Turtle or tortoise shell consists of two parts. The upper half is called the carapace and the bottom half is called the plastron. The two halves are joined along the middle of the shell by a bony bridge. The turtle's shell has blood and nerve supply and they can feel pain if it is injured. There is a layer of keratin coating the shell in patches called scutes. Different species of turtles have different patterns of scutes. This is what gives a turtle shell its distinguishing features. If scutes are not properly shed or maintained they can cause a variety of shell diseases.
Crabs continually shed and regrow their shells. A crab's shell is specifically called a carapace, similar to the top half of a turtle shell. When a crab sheds its shell, it splits along the back of the shell which allows the crab to crawl out.
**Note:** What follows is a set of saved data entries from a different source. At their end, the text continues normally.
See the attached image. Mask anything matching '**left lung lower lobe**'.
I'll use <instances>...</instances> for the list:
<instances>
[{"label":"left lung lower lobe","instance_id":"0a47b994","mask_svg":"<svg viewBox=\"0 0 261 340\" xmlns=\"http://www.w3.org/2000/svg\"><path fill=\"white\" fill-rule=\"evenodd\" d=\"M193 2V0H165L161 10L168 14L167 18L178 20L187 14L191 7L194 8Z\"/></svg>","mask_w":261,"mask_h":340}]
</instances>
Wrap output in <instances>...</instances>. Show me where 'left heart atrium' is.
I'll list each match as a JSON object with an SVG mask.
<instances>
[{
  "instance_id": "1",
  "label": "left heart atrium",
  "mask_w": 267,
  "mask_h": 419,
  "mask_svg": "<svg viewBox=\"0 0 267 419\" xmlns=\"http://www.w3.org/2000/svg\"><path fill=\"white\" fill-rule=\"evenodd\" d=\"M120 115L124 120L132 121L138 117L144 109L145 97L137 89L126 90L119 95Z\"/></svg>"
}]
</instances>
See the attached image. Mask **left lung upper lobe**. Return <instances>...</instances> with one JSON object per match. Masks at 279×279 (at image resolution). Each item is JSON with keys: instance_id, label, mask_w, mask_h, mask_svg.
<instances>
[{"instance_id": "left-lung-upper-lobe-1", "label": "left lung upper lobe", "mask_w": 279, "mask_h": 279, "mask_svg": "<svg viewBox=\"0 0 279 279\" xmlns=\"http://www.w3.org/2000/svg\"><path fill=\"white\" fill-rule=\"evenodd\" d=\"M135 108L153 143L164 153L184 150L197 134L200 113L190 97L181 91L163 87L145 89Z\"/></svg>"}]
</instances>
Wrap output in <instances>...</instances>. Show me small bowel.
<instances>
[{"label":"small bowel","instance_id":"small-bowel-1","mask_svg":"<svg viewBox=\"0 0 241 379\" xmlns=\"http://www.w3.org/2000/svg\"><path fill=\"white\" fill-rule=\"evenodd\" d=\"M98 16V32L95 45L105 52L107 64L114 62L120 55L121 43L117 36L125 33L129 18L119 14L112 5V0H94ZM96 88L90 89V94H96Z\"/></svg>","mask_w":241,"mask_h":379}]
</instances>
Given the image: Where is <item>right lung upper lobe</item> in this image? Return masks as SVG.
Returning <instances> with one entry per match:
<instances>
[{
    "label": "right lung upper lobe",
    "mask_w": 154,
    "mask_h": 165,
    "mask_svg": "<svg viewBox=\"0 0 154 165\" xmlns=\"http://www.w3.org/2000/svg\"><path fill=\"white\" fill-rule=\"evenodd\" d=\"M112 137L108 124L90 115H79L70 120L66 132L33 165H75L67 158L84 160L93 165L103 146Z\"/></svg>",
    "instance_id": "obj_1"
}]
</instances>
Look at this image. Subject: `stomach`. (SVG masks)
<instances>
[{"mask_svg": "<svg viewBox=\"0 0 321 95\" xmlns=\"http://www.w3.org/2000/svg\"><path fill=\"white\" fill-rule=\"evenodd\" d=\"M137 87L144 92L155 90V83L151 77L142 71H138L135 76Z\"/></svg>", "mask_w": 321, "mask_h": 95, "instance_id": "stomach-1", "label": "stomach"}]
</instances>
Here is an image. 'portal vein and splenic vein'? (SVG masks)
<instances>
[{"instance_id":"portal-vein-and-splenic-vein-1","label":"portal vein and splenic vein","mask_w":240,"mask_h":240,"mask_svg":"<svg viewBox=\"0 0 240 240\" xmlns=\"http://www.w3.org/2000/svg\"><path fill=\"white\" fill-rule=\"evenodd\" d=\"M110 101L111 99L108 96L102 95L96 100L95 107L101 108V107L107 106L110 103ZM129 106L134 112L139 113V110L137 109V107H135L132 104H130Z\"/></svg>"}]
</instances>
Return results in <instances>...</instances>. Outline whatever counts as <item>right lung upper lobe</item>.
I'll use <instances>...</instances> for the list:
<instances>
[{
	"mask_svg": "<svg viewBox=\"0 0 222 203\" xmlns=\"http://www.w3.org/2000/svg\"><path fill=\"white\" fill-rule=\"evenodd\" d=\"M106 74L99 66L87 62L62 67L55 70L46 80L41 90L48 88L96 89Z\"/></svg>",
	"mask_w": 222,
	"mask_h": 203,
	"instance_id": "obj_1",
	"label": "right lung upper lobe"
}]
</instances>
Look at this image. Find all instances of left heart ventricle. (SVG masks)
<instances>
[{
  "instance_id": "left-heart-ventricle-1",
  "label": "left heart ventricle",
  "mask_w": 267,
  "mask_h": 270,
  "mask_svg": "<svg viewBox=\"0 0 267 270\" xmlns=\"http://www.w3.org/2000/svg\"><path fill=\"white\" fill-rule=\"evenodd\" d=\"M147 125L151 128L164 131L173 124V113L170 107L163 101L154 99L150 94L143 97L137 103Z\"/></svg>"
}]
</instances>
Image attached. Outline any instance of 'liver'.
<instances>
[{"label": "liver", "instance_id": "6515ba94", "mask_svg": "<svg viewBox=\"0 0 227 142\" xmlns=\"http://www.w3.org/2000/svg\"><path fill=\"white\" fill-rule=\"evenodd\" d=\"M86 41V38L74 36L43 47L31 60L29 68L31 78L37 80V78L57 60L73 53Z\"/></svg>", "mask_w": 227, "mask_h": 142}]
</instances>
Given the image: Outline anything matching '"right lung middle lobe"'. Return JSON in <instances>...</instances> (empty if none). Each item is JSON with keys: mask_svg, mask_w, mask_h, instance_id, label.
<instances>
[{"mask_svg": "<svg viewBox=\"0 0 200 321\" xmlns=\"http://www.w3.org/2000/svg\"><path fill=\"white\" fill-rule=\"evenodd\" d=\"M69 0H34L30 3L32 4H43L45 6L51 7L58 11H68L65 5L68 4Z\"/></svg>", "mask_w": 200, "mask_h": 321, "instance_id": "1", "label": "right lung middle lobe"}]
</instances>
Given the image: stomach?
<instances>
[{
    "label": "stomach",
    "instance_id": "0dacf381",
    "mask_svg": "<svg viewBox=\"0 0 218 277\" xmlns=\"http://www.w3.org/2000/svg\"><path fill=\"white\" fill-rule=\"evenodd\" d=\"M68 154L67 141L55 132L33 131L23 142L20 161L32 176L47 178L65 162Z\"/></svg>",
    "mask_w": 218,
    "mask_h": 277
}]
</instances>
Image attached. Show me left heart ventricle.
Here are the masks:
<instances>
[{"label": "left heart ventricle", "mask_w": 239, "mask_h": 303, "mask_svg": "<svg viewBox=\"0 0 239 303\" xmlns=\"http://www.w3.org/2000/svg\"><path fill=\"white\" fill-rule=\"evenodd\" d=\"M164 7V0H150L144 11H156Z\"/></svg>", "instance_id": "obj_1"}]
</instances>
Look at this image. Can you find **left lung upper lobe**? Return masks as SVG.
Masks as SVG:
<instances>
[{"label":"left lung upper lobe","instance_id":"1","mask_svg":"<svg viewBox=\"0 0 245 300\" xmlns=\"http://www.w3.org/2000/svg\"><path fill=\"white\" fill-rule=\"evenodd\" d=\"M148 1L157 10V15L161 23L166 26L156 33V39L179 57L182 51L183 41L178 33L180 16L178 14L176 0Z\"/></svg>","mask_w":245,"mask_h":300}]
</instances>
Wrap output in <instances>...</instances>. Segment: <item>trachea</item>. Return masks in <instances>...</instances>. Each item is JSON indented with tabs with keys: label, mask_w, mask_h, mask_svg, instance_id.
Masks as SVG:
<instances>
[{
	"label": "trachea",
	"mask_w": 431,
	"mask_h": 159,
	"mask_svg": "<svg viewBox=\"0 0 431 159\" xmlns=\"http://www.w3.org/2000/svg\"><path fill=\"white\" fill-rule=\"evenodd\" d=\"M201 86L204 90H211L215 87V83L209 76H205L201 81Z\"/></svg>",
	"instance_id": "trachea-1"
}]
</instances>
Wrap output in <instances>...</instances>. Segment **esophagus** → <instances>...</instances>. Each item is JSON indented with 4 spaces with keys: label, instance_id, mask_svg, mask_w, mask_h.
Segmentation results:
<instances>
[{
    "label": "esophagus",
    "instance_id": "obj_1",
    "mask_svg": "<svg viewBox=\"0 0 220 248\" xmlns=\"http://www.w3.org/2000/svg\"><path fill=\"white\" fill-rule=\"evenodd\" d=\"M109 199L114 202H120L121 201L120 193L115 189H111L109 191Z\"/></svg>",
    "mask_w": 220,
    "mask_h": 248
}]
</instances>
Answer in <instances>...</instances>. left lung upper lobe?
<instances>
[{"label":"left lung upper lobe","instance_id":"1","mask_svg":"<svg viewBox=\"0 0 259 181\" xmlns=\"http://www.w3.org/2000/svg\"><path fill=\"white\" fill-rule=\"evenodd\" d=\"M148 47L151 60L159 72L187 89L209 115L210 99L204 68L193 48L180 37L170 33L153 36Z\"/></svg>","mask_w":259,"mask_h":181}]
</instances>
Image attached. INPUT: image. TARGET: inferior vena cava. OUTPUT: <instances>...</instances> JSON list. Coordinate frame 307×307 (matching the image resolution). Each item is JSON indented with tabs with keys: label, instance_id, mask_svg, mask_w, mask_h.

A crab's growth cycle is different than most species with an internal skeleton. They only grow when they moult their shell. During this moulting period the crab can grow anywhere between 15 and 25 per cent. A crab is able to grow a new shell by absorbing water into its body tissue once it moults. This expands its new soft shell and in approximately three months this new shell will be completely hardened.
A snail shell is continually growing along with the snail. However, unlike a crab a snail does not shed its shell but the growth happens on the outermost part of the coil of the shell. Their shell is one solid piece in a single coil, unlike the turtle shell which is two distinct parts. A snail is different than a slug; although often confused for being similar, the distinct difference is that a slug does not have a shell.